Outlook on interest rates

  1. Low inflation to create room for easing – RBI target of 6% CPI by March 2016 to be undershot.
  2. Commodity prices to remain low – India to benefit on fiscal and current account side – supply side improvement can happen - RBI to have greater comfort.
  3. Global volatility impact on India to be limited – time wise and price wise – RBI to have greater comfort to ease policy.
  4. We expect RBI to cut rates on or before September policy review. Further rate cuts to happen in next calendar year.
  5. Yield curve expected to steepen with the belly of the curve outperforming the longer end.
  6. We expect 10 year G-sec yields to come to 7.25% to 7.35% by March 2016 (currently 7.78%).
  7. With credit off-take expected to remain muted, spreads on high credit quality corporate bonds expected to compress.

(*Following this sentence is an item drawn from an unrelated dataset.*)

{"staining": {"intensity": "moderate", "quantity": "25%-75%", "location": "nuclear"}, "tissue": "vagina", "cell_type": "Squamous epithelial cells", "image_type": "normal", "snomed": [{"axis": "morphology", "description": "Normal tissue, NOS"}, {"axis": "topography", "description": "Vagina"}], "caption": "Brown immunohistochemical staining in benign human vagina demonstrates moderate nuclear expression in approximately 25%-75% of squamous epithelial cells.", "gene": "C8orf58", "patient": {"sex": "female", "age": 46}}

Our Recommendation: Look beyond the reality

  • Invest in long duration – improving fundamental macros – global risk-off trade likely – greater clarity on cycle.
  • Stay with high credit quality – global volatility to impact some weak credits; high quality spreads to compress in hunt for yields with safety.
  • High duration funds likely to outperform – need to have 1 year + investment horizon, else short duration funds also a handsome proposition.

Equities

  • The Indian market has come under heavy selling on account of global risk off but we believe that the correction provides investment opportunities.
  • Earnings recovery in this cycle would be uneven and even within same sectors better earnings growth and good balance sheets would be rewarded by the markets despite seemingly higher valuations.
  • While outflows from emerging markets and emerging market Asia funds continue; from a macro view, impact of China devaluation and commodity correction is not significant in India.
  • We feel higher infrastructure spend by public sector, and urban consumption recovery due to lower inflation would be two factors going for India.

We are overweight on:

  • Capex plays – cement, construction and capital goods and engineering.
  • Urban consumption and input price reduction beneficiaries – Auto and auto ancillaries, paints and home improvement companies.
  • Pharmaceuticals – strong base demand unaffected by global growth and INR beneficiary

We are underweight on:

  • Marginally underweight Banking and IT and continue to be underweight PSU banks despite the recent rally.
  • Very underweight global commodities, upstream oil and refining.

Our suggestion

While concerns are genuine, the fundamentals of Indian economy and markets are relatively better than other emerging markets. The current volatility has more to do with global risk aversion than with the health of our economy. Global markets are becoming increasingly integrated and risk is now spread easier than before. Having said that, we are better placed to weather a contagion with room for providing stimulus through rate cut, currency support through forex reserves and fiscal space opened by lower energy prices.

Hence, we believe that investors should climb the wall of worry and use the resultant volatility to their advantage by using SIPs for regular investments and investing larger amounts at lower levels of markets.